The authors of this earlier American study note that with a sample this large, to miss such an association would be unlikely if one actually exists. In other words, if pancreatic cancer were linked to sugar intake in a moderate way, it should have been observed; and yet, it wasn’t.

Possible reasons for different results in different studies

There are limits to both of these studies, notably the self-reports of food and soda consumption. In both cases, dietary changes could not be addressed. Similar problems persist with other studies, most of them small, some finding an association and some not.

Other possible explanations for the different findings in these two papers include that white people (which comprised most of the NIH-AARP data set) are less susceptible to pancreatic cancer due to sugar than people of Chinese descent. A Canadian study of just under 50,000 women found no association as well, further bolstering the possibility that different gene pools have different susceptibility. But a study involving the Nurses’ Health Study data did find an association among sedentary and overweight women, suggesting that women of European and African descent are not immune. .

It could be that the American study did not follow people long enough; they followed people on average for seven years, compared to over ten years in the Chinese study. On the other hand, it may be that younger people (in the Chinese study) are more likely to suffer the consequences of a high-soft drink diet than the older people in the American study. However, the Canadian study followed women for 16 years with no effect.

Yet another possibility is that the data are clouded by other factors. It may be that the Chinese study shows an effect precisely because the contrast between soda and the rest of their diet is so strong. On the other hand, it could well be that the Chinese study did not note other “Western” behavior that encourages the onset of pancreatic cancer that may have been correlated with soda drinking. The overall rate of pancreatic cancer for the Chinese population in Singapore is slightly more than 1/2 the rate of the same cancer in the United States -- a phenomenon that could also be related to the efficacy of tracking the cancer.

What’s the overall conclusion? The chips (and soda) aren’t in. The reasons for cutting back on sugared soda drinks may be plentiful enough without worry about pancreatic cancer (consumption of sugared soft drinks is correlated with obesity and type 2 diabetes) but in terms of pancreatic cancer, the evidence against soft drinks is not conclusive. And given that the risk of pancreatic cancer is so low, at about one in nine thousand per year in the United States, the new research does not justify panicking over how much soda you downed watching the superbowl.


How not to report a study

So how should a study screaming "Cancer Cola" be covered? Certainly, not as "Cancer Cola," which is how CBS News decided to report the study:

"Mothers have warned for decades that drinking too much soda might cause cavities, but those sugar-laden beverages may expose people to a much greater risk - cancer.

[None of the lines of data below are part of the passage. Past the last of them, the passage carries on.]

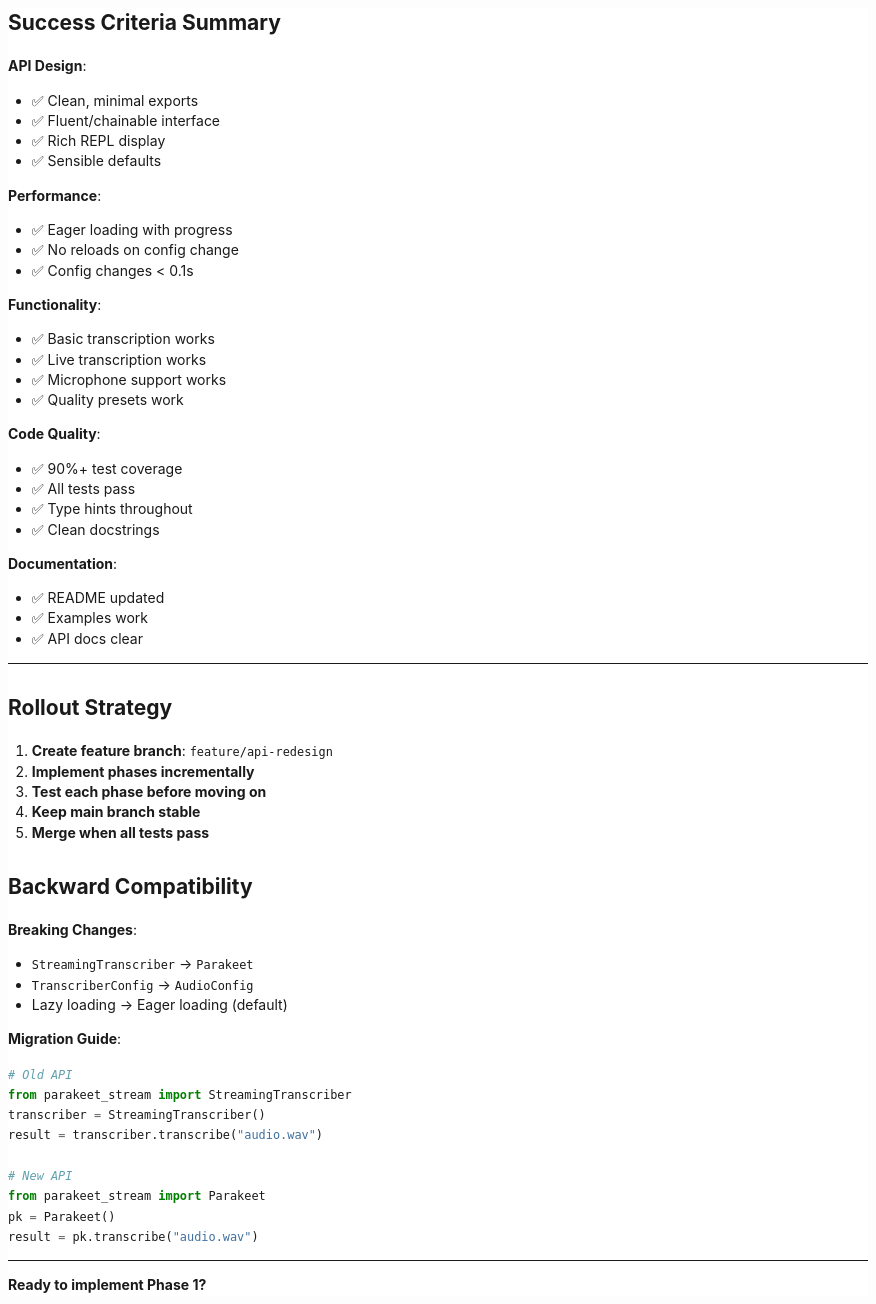 ## Success Criteria Summary

**API Design**:
- ✅ Clean, minimal exports
- ✅ Fluent/chainable interface
- ✅ Rich REPL display
- ✅ Sensible defaults

**Performance**:
- ✅ Eager loading with progress
- ✅ No reloads on config change
- ✅ Config changes < 0.1s

**Functionality**:
- ✅ Basic transcription works
- ✅ Live transcription works
- ✅ Microphone support works
- ✅ Quality presets work

**Code Quality**:
- ✅ 90%+ test coverage
- ✅ All tests pass
- ✅ Type hints throughout
- ✅ Clean docstrings

**Documentation**:
- ✅ README updated
- ✅ Examples work
- ✅ API docs clear

---

## Rollout Strategy

1. **Create feature branch**: `feature/api-redesign`
2. **Implement phases incrementally**
3. **Test each phase before moving on**
4. **Keep main branch stable**
5. **Merge when all tests pass**

## Backward Compatibility

**Breaking Changes**:
- `StreamingTranscriber` → `Parakeet`
- `TranscriberConfig` → `AudioConfig`
- Lazy loading → Eager loading (default)

**Migration Guide**:
```python
# Old API
from parakeet_stream import StreamingTranscriber
transcriber = StreamingTranscriber()
result = transcriber.transcribe("audio.wav")

# New API
from parakeet_stream import Parakeet
pk = Parakeet()
result = pk.transcribe("audio.wav")
```

---

**Ready to implement Phase 1?**
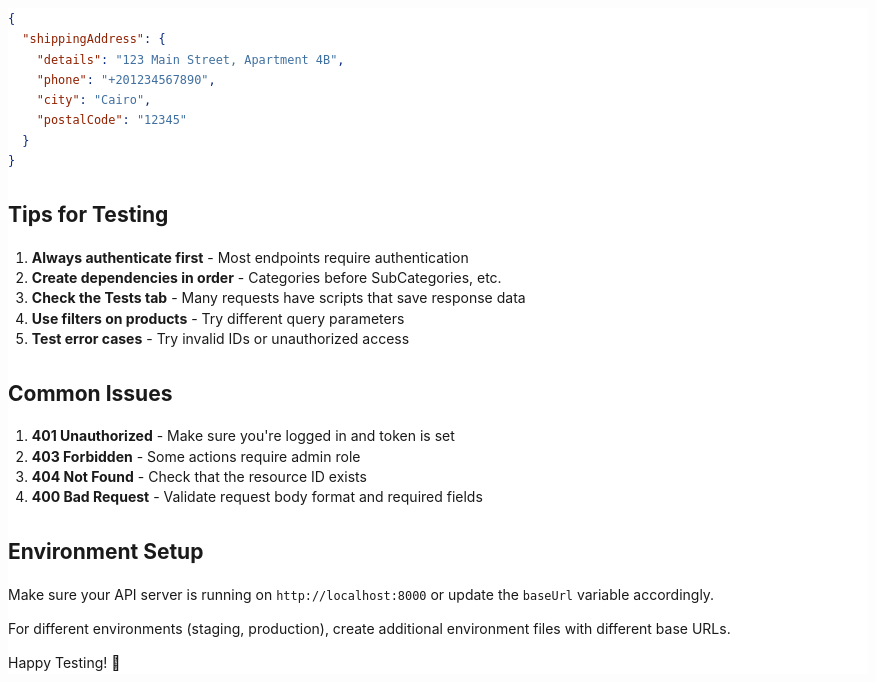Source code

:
 ```json
{
  "shippingAddress": {
    "details": "123 Main Street, Apartment 4B",
    "phone": "+201234567890",
    "city": "Cairo",
    "postalCode": "12345"
  }
}
```

## Tips for Testing

1. **Always authenticate first** - Most endpoints require authentication
2. **Create dependencies in order** - Categories before SubCategories, etc.
3. **Check the Tests tab** - Many requests have scripts that save response data
4. **Use filters on products** - Try different query parameters
5. **Test error cases** - Try invalid IDs or unauthorized access

## Common Issues

1. **401 Unauthorized** - Make sure you're logged in and token is set
2. **403 Forbidden** - Some actions require admin role
3. **404 Not Found** - Check that the resource ID exists
4. **400 Bad Request** - Validate request body format and required fields

## Environment Setup

Make sure your API server is running on `http://localhost:8000` or update the `baseUrl` variable accordingly.

For different environments (staging, production), create additional environment files with different base URLs.

Happy Testing! 🚀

A recently released study from the University of Minnesota finds that people who drink as few as two soft drinks a week face almost double the risk of pancreatic cancer, one of the deadliest forms of the disease, according to a report by CBS station WCCO-TV.

"Their risk of getting pancreatic cancer over the time period of the study was almost two times higher than their counterparts who were consuming little or no sugar-sweetened beverages in the study," said Dr. Mark Pereira."

CBS added zero context to the numbers, either in terms of the key data in the study showing that the number of pancreatic cancers was extremely low to begin with - or in terms of previous large studies that found no such link. And the result is that any reasonable person scanning the article would find it hard not to conclude that drinking more than two sodas a week had worse odds than playing Russian Roulette.